Харнье был на фронте с первых дней и казался везунчиком, пройдя практически через все великие сражения живым. Только везение у него было несколько странное.

В четырнадцатом году при Танненберге бешеный огонь русских трехдюймовок в считанные секунды выкосил весь его взвод – каждый снаряд нес четверть тысячи шрапнельных пуль. Одна из них аккуратно срезала ему пол-уха и, попав в череп, хорошо перетрясла мозги, настолько, что Альфред едва не отправился в приют к душевнобольным. Однако, в конце концов солдат отделался лишь заиканием и с тех пор общался фразами не более двух-трех слов в каждой. В пятнадцатом, уже на западном фронте, в Шампани, после захлебнувшейся контратаки он просидел двое суток в затопленном окопе, в компании с тремя трупами, изрезанный французской колючей проволокой. Полковой врач только развел руками – с тем же успехом можно было самому привить себе какую-нибудь гангрену, но Харнье снова выкарабкался. В шестнадцатом, у Соммы, прямым попаданием «чемодана» его похоронило в блиндаже под восемью метрами земли – спас случайный «карман» из обломков деревянной обшивки. В апреле семнадцатого он попал под обстрел из газометов Ливенса и единственный из всего гарнизона Тьепваля успел натянуть противогаз. Но все же недостаточно быстро и с тех пор был мучим регулярными приступами астмы и кашля. Увечного бойца было списали, но Германия начинала ощущать дефицит обученной пехоты. Харнье остался в строю, и этот год вдобавок наградил его тяжелейшей дизентерией, едва не перешедшей в пеллагру. В восемнадцатом осколок аккуратно выстриг ему четверть ягодичной мышцы, Харнье едва не истек кровью и теперь предпочитал лежать или стоять, но не сидеть.
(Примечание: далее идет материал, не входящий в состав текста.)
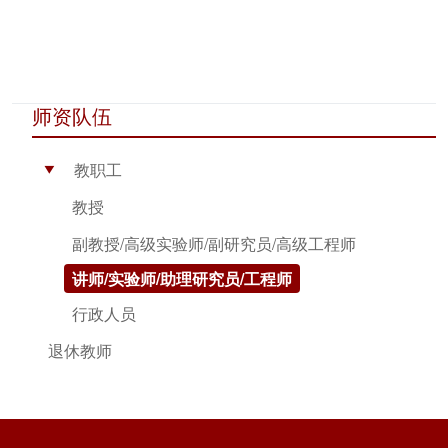
师资队伍
教职工
▶
教授
副教授/高级实验师/副研究员/高级工程师
讲师/实验师/助理研究员/工程师
行政人员
退休教师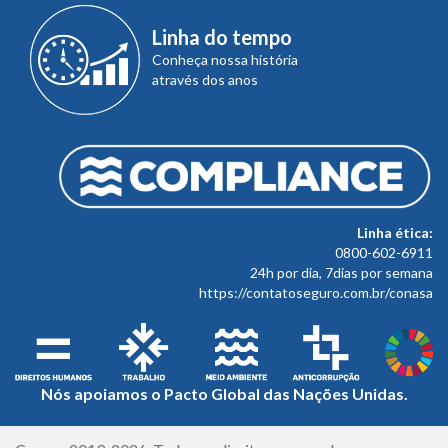
Linha do tempo
Conheça nossa história
através dos anos
Linha ética:
0800-602-6911
24h por dia, 7dias por semana
https://contatoseguro.com.br/conasa
Nós apoiamos o Pacto Global das Nações Unidas.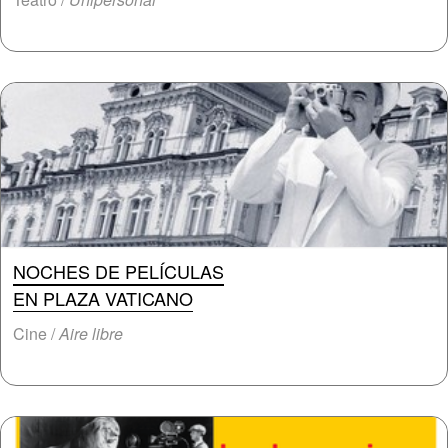
NOCHES DE PELÍCULAS
EN PLAZA VATICANO
Cine /
Aire libre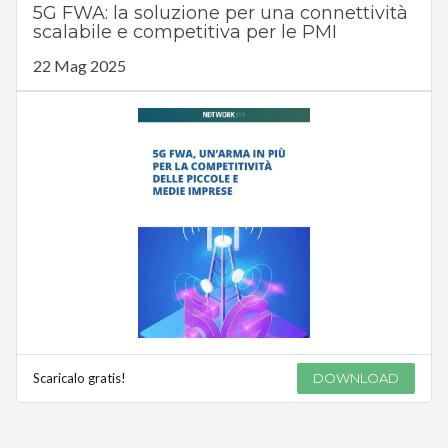
5G FWA: la soluzione per una connettività
scalabile e competitiva per le PMI
22 Mag 2025
Scaricalo gratis!
DOWNLOAD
Как поэтично заметил взводный снайпер-бронебойщик Франциск Рош, походило на то, что строго раз в год Смерть напоминала Альфреду о своем существовании, оставляя отметину на потрепанной шкуре долговязого гранатометчика. Ныне, весной девятнадцатого, Харнье заранее впал в уныние, не без оснований предчувствуя приближение новых больших приключений и неизбежного урона бренной плоти.
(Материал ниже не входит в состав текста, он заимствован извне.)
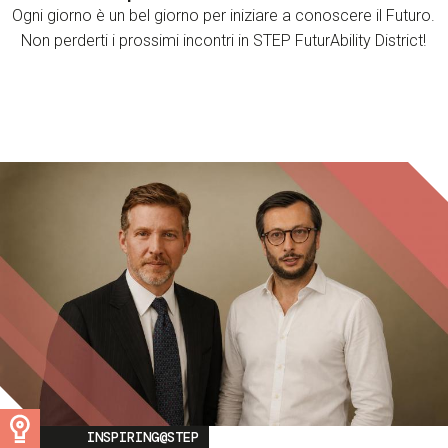
Ogni giorno è un bel giorno per iniziare a conoscere il Futuro.
Non perderti i prossimi incontri in STEP FuturAbility District!
Image
INSPIRING@STEP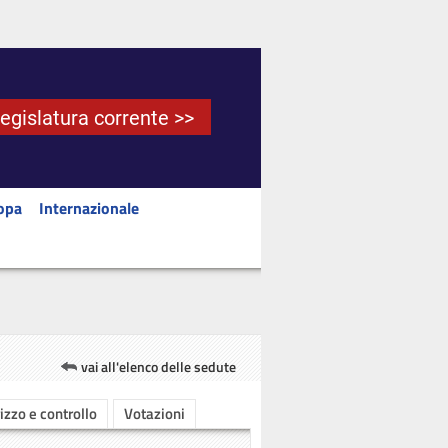
Legislatura corrente >>
opa
Internazionale
vai all'elenco delle sedute
rizzo e controllo
Votazioni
Гранатометчику что-то неразборчиво ответили, кажется, предложили заткнуться. Начиналось утро.

Хейман провел рукой по дощатой стене, нащупывая самодельный выключатель, щелкнул рычажком выструганным из дубовой щепки. Под низким потолком тускло мигнула, постепенно разгораясь, пыльная лампочка.

Культура и цивилизация, подумал Хейман, это вам не рождество первого года войны, где единственным источником света были свечи. Все, одежда, снаряжение, истлевшие одеяла, решительно все было в сальных пятнах, несмотря на стоявшую по колено воду, а от вездесущего свечного запаха в конце концов буквально выворачивало. Скверное было время…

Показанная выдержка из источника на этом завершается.